王様は言いました。
「どうして、鍼と九が応じているのだ?」
岐伯は言いました。
「聖人が見つけた天地の法則は、
一から九までありました。
これはすべてに当てはまるので、
国も、九つの野に分けられています。
九という数は、自乗すると、八十一で、
万物の基本である黄鐘※の数、八十一になります。
(黄帝内経の素問・霊枢の篇の数も八十一です)
鍼と法則が合っている様子は、
ひとつずつお話いたしましょう。
一の法則は、天です。
天は、陽であり、
人では、肺です。
なぜなら、肺は五臓の蓋といわれるように、一番上に在るのと、
肺が最も表層にある皮を主しているからです。
治療は、皮の浅い所にある邪を出します。
鍼の形は、頭が大きく、末は鋭くなっていて、
深く入ってしまわないように工夫されています。
鍼の名前は、鑱鍼といいます。
長さは一寸六分で、鍼先の五分だけが鋭く、
布を縫う針のようです。
体と頭部に熱がある治療に用います。
二の法則は、地です。
人での地は、肌肉です。
肌肉は傷つけてしまうと、気が出て尽きてしまうので、
鍼の形は、筒になっていて、末は丸い形で、
肌肉を傷つけることが出来ないように工夫されています。
鍼の名前は員鍼といいます。
長さは一寸六分、鍼体は筒型、鍼先は卵の丸い形で、
見た目は、わた布を縫う針と同じ形です。
分肉の間に邪気がある治療に用います。

> [抽出情報]:
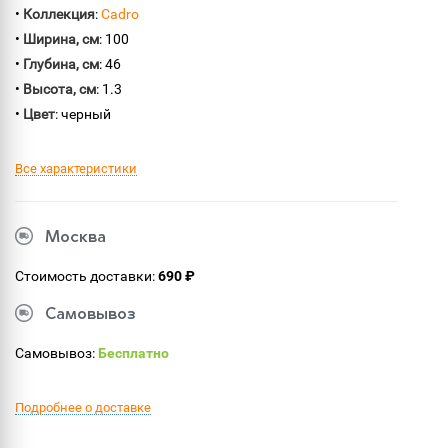
•
Коллекция
:
Cadro
•
Ширина, см
: 100
•
Глубина, см
: 46
•
Высота, см
: 1.3
•
Цвет
: черный
Все характеристики
Москва
Стоимость доставки:
690 ₽
Самовывоз
Самовывоз:
Бесплатно
Подробнее о доставке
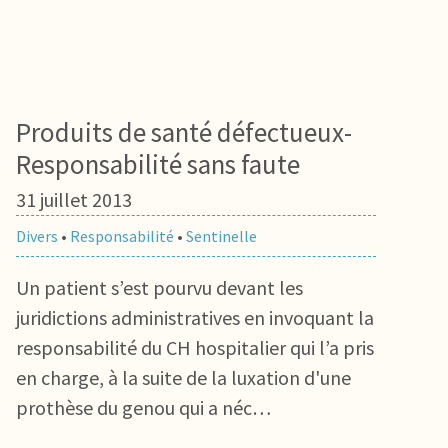
Produits de santé défectueux-
Responsabilité sans faute
31 juillet 2013
Divers
•
Responsabilité
•
Sentinelle
Un patient s’est pourvu devant les
juridictions administratives en invoquant la
responsabilité du CH hospitalier qui l’a pris
en charge, à la suite de la luxation d'une
prothèse du genou qui a néc…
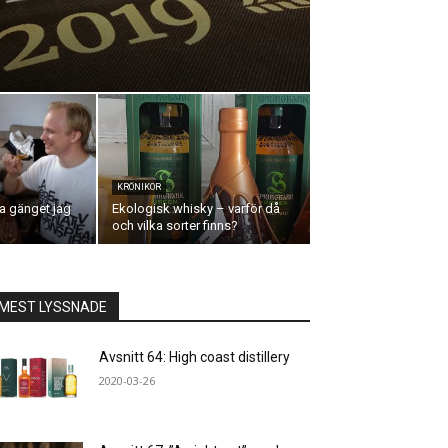
KRÖNIKOR
a gänget jag
Ekologisk whisky – varför då
och vilka sorter finns?
MEST LYSSNADE
Avsnitt 64: High coast distillery
2020-03-26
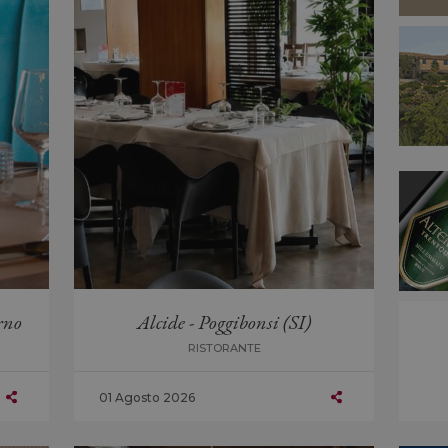
rno
Alcide - Poggibonsi (SI)
RISTORANTE
01 Agosto 2026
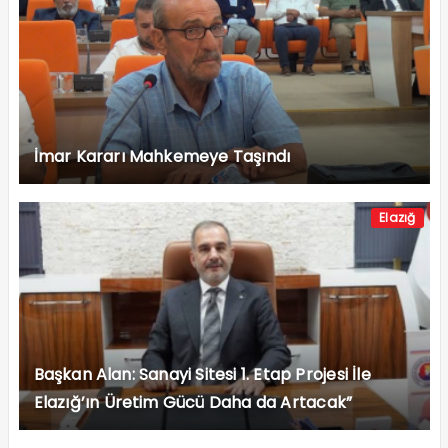
İmar Kararı Mahkemeye Taşındı
Elazığ
Başkan Alan: Sanayi Sitesi 1. Etap Projesi İle
Elazığ’ın Üretim Gücü Daha da Artacak”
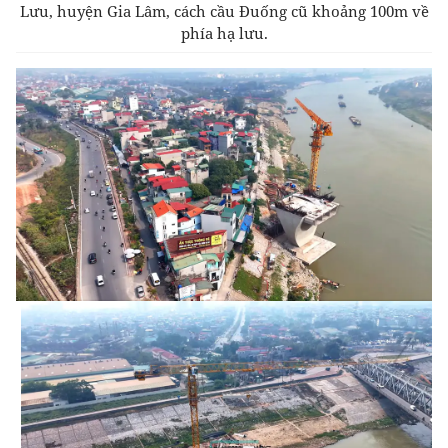
Lưu, huyện Gia Lâm, cách cầu Đuống cũ khoảng 100m về
phía hạ lưu.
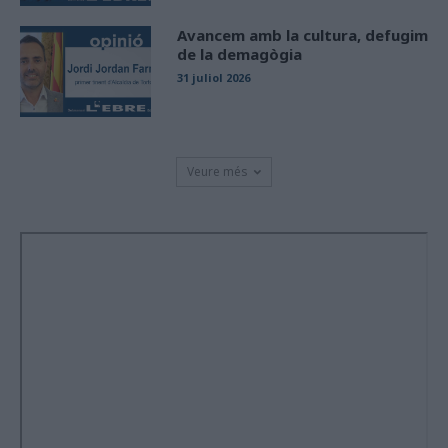
Avancem amb la cultura, defugim
de la demagògia
31 juliol 2026
Veure més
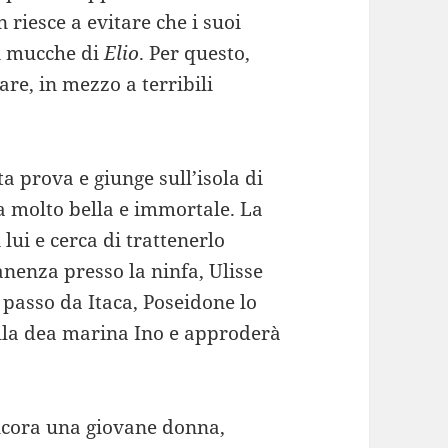
 riesce a evitare che i suoi
i mucche di
Elio
. Per questo,
re, in mezzo a terribili
a prova e giunge sull’isola di
fa molto bella e immortale. La
ui e cerca di trattenerlo
anenza presso la ninfa, Ulisse
 passo da Itaca, Poseidone lo
ella dea marina Ino e approderà
ncora una giovane donna,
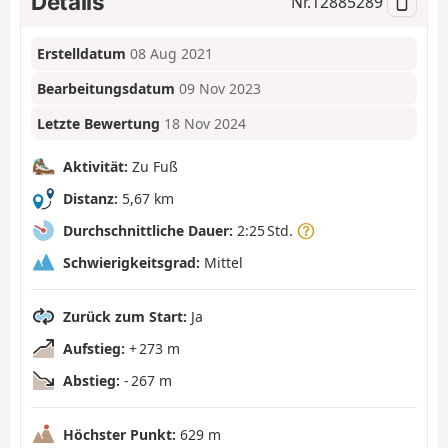
Details
Nr.
12885289
Erstelldatum
08 Aug 2021
Bearbeitungsdatum
09 Nov 2023
Letzte Bewertung
18 Nov 2024
Aktivität:
Zu Fuß
Distanz:
5,67 km
Durchschnittliche Dauer:
2:25 Std.
Schwierigkeitsgrad:
Mittel
Zurück zum Start:
Ja
Aufstieg:
+ 273 m
Abstieg:
- 267 m
Höchster Punkt:
629 m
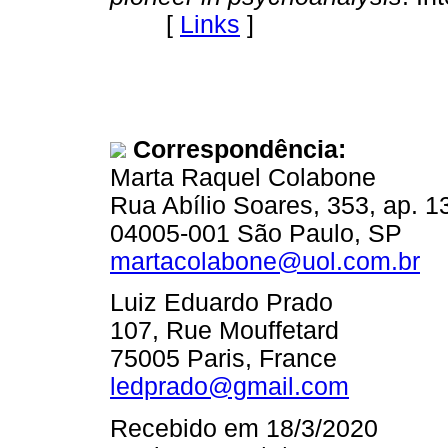
[
Links
]
Correspondência:
Marta Raquel Colabone
Rua Abílio Soares, 353, ap. 1
04005-001 São Paulo, SP
martacolabone@uol.com.br
Luiz Eduardo Prado
107, Rue Mouffetard
75005 Paris, France
ledprado@gmail.com
Recebido em 18/3/2020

> [課題の説明]:
九鍼についての本文のうち、「長さは一寸六分で、鍼先の五分だけが鋭く、」から「鍼の名前は員鍼といいます。」までを、両端も含めて一字も変えずにそのまま繰り返しなさい。 一覧は、九鍼についての本文とは別の資料である。

> [問題の解答]:
長さは一寸六分で、鍼先の五分だけが鋭く、
布を縫う針のようです。
体と頭部に熱がある治療に用います。
二の法則は、地です。
人での地は、肌肉です。
肌肉は傷つけてしまうと、気が出て尽きてしまうので、
鍼の形は、筒になっていて、末は丸い形で、
肌肉を傷つけることが出来ないように工夫されています。
鍼の名前は員鍼といいます。